Your response for #4:

You could argue whether or not you think it's a useful feature, but I don't understand your claim that this interferes with backwards compatibility. Nobody is intentionally using $bvar(&v,1-).nlong and using the .property with the intention of being given 1-or-more byte values instead.

My proposed change would make the identifier's behavior conform with F1 help, where the 4 .properties don't say 'sure but only if you ask it for just 1 of them'. Note it says values plural not 1 value:

Quote
The word, nword, long, and nlong properties return values in host or network byte order.


Your response for #9:

Agreed. It probably makes more sense to have a different letter. I was just trying to make the switch letter be intuitive, and p-for-position is what I came up with, but this is fine.

Your response for #2:

First time you yell at me that my post wasn't long enough. Progress! smile

To keep it shorter I just listed 1 example in the post directly. But I also had a 2nd example in the base85 decoder script I linked, where I did this so that it has the same behavior as $decode does for mime, where it sets the &binvar as blank if it contains exactly 1 encoding character. i.e.
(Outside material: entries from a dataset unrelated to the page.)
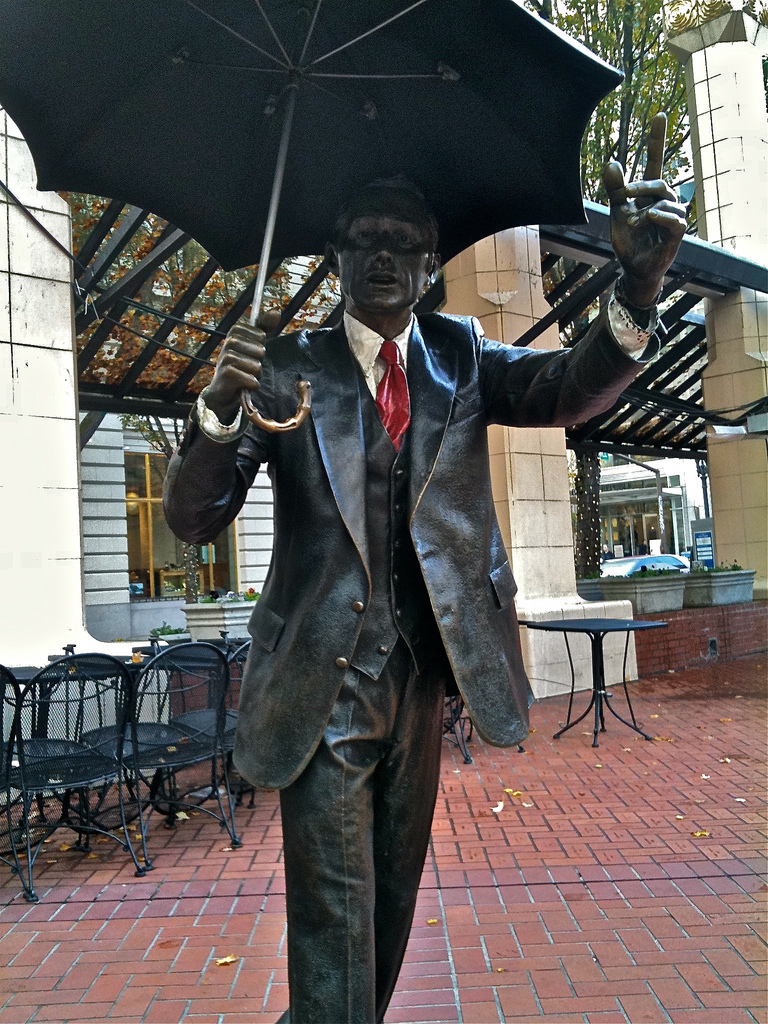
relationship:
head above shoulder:
[322, 168, 440, 316] [270, 302, 490, 388]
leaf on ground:
[212, 950, 239, 969] [417, 761, 757, 1022]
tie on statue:
[378, 338, 408, 433] [170, 110, 688, 1018]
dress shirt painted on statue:
[337, 309, 423, 443] [170, 110, 688, 1018]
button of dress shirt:
[332, 654, 348, 666] [161, 296, 654, 1021]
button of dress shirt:
[352, 600, 364, 612] [161, 296, 654, 1021]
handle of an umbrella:
[240, 83, 312, 435] [3, 0, 623, 436]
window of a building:
[125, 447, 235, 597] [2, 4, 463, 734]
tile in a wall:
[1, 143, 67, 212] [4, 114, 89, 672]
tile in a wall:
[3, 205, 72, 279] [4, 114, 89, 672]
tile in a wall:
[6, 276, 70, 346] [4, 114, 89, 672]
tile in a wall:
[1, 350, 97, 411] [1, 110, 97, 666]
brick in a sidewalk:
[493, 865, 524, 885] [5, 664, 765, 1015]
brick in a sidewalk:
[183, 875, 214, 896] [5, 664, 765, 1015]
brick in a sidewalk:
[82, 903, 121, 923] [5, 664, 765, 1015]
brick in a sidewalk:
[644, 797, 672, 809] [5, 664, 765, 1015]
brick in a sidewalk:
[40, 881, 86, 906] [5, 664, 765, 1015]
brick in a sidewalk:
[572, 977, 649, 998] [5, 664, 765, 1015]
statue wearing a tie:
[2, 96, 671, 1019] [376, 327, 410, 441]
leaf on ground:
[215, 953, 240, 968] [9, 637, 763, 1018]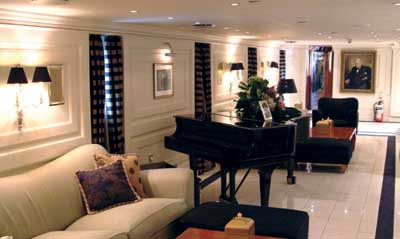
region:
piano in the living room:
[165, 88, 304, 195]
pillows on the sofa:
[71, 142, 144, 212]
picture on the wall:
[336, 45, 380, 101]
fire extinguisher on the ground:
[374, 95, 386, 124]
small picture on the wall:
[147, 56, 180, 105]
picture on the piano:
[258, 94, 278, 127]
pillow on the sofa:
[70, 155, 155, 207]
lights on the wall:
[2, 55, 54, 128]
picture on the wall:
[148, 59, 178, 101]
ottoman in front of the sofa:
[184, 189, 312, 231]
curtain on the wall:
[87, 32, 128, 152]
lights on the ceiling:
[224, 1, 354, 47]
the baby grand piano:
[162, 93, 311, 218]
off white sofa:
[2, 141, 195, 237]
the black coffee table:
[159, 197, 313, 237]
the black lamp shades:
[4, 63, 298, 94]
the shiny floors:
[194, 133, 393, 237]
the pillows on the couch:
[75, 149, 147, 214]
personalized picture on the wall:
[338, 47, 379, 96]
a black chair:
[310, 93, 360, 126]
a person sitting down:
[233, 71, 279, 120]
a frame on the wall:
[151, 59, 176, 101]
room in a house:
[12, 43, 377, 209]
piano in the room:
[158, 100, 301, 182]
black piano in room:
[173, 91, 298, 175]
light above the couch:
[7, 52, 64, 117]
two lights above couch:
[5, 57, 65, 106]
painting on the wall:
[326, 48, 382, 104]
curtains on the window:
[75, 28, 137, 114]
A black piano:
[164, 111, 297, 207]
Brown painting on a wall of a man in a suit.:
[339, 47, 377, 95]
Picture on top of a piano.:
[257, 99, 272, 121]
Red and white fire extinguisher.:
[372, 97, 385, 122]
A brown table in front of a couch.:
[173, 225, 276, 238]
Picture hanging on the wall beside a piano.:
[153, 62, 174, 99]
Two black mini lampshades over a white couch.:
[7, 64, 51, 83]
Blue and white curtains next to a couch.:
[88, 32, 126, 154]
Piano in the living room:
[156, 86, 301, 207]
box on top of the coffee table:
[312, 113, 338, 130]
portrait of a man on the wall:
[331, 44, 383, 103]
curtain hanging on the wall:
[188, 39, 217, 120]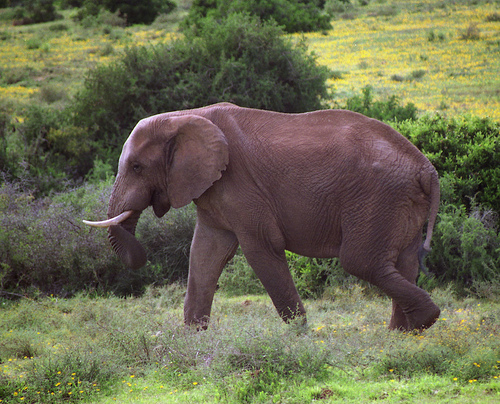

//bset -t &v 1 B | noop $decode(&v,bm) | echo -a blank binvar: $bvar(&v1) : $bvar(&v,0)

A 3rd way is in some of my other scripts to immunize a &binvar from identifiers that bomb if you feed them a binvar that doesn't exist:

echo -a debug message: $bvar(&no_such_binvar,1-)
echo -a debug message: $sha1(&no_such_binvar,1)
bcopy -c &destination 1 &no_such_binvar 1 -1
bwrite -c delme.txt 0 -1 &no_such_binvar

Regarding #2, you mentioned in channel that you thought a switch wouldn't be needed, and it could just create a blank binvar like "bset &var 1 $null" or create a &binvar containing 3 zeroes from "bset &var 4 $null". I was basing the -z switch from the new switch for /writeini which requires a switch to verify that the intent is to write a blank rather than accidentally doing it because a %variable was empty. Though, the opposite is being done by /write like in your suggestion, in the case of "write delme.txt" which does create a zero byte file when the write_string is 'missing'.